Долго сочувствовать Гордиенко у меня не получается — требовательно звонит рабочий телефон. На сером жидкокристаллическом экране мигает единица, а это значит, что я понадобилась самому генеральному.
— Да, Константин Борисович, — чеканю я, готовясь выслушать упрек из-за того, что в пятницу проигнорировала его требование вернуться.
— Зайди ко мне, Мирра, — раздается вполне миролюбиво. — Надолго не задержу.

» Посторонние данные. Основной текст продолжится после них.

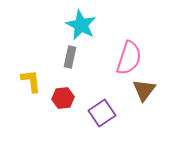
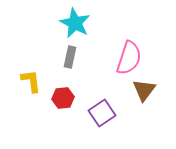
cyan star: moved 6 px left, 2 px up
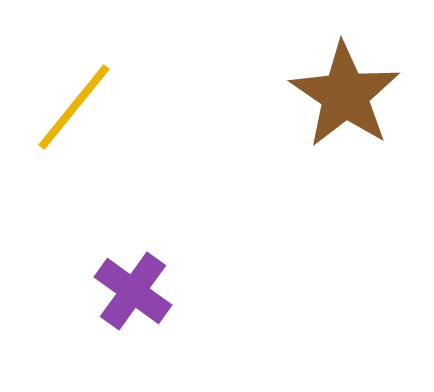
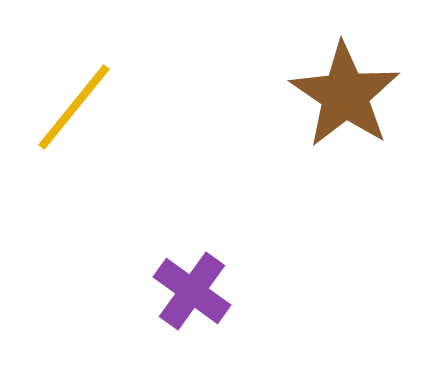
purple cross: moved 59 px right
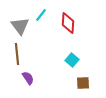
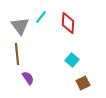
cyan line: moved 2 px down
brown square: rotated 24 degrees counterclockwise
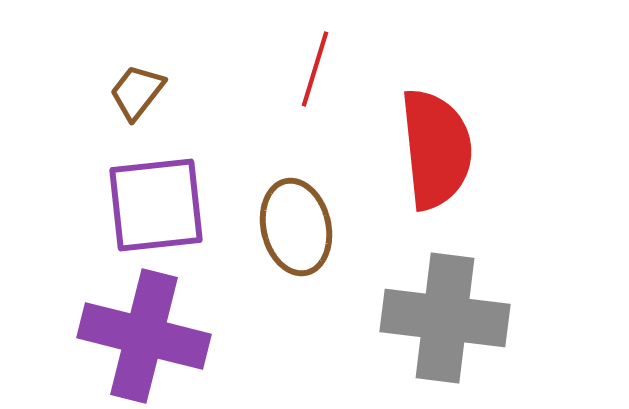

Когда спустя полчаса я выхожу из его кабинета, на моем лице плотно застыло выражение изумления. Вынырнувшая из кухни Ирина беззвучно шипит «Ну что он?», но для ответа мне требуется прийти в себя, а я этого сделать пока не состоянии.
«… Ты наверное слышала уже про несчастный случай с Матвеем Андреевичем? Вчера в больнице его навещал. Печально, что тут скажешь. Выпал человек на несколько месяцев из обоймы. Травма у него интимного характера, и требует длительного восстановления. Теперь к делу. Лишних лиц в компанию на этот срок я привлекать не хочу, поэтому часть обязанностей моего заместителя предлагаю взять тебе, Мирра. Голова у тебя светлая, натура ответственная. Справимся как-нибудь. За дополнительную нагрузку конечно будет тебе достойная материальная компенсация».
И дальше уж совсем обухом по голове:
«... Я тут на выходных еще раз по поводу сотрудничества с «Аэлитой» подумал. Встреться на неделе с Лисицыной и подписывай договор. Только чтобы все оформление через Колесова прошло. И отстрочку дай не больше сорока пяти календарных дней. Неизвестно еще как у них обстоят дела с дебиторкой».
Я захлопываю дверь в свой кабинет и камнем опускаюсь в кресло. Что за чудеса происходят? Свалившаяся на меня должность почти заместителя, фактически позволяющая накладывать право вето на любые решения в компании, и одобренный контракт с «Аэлитой», с которым я уже распрощалась? «Отпусти и все придет само»?
Если жизнь делится на полосы, то я кажется ступила на кристально-белоснежную.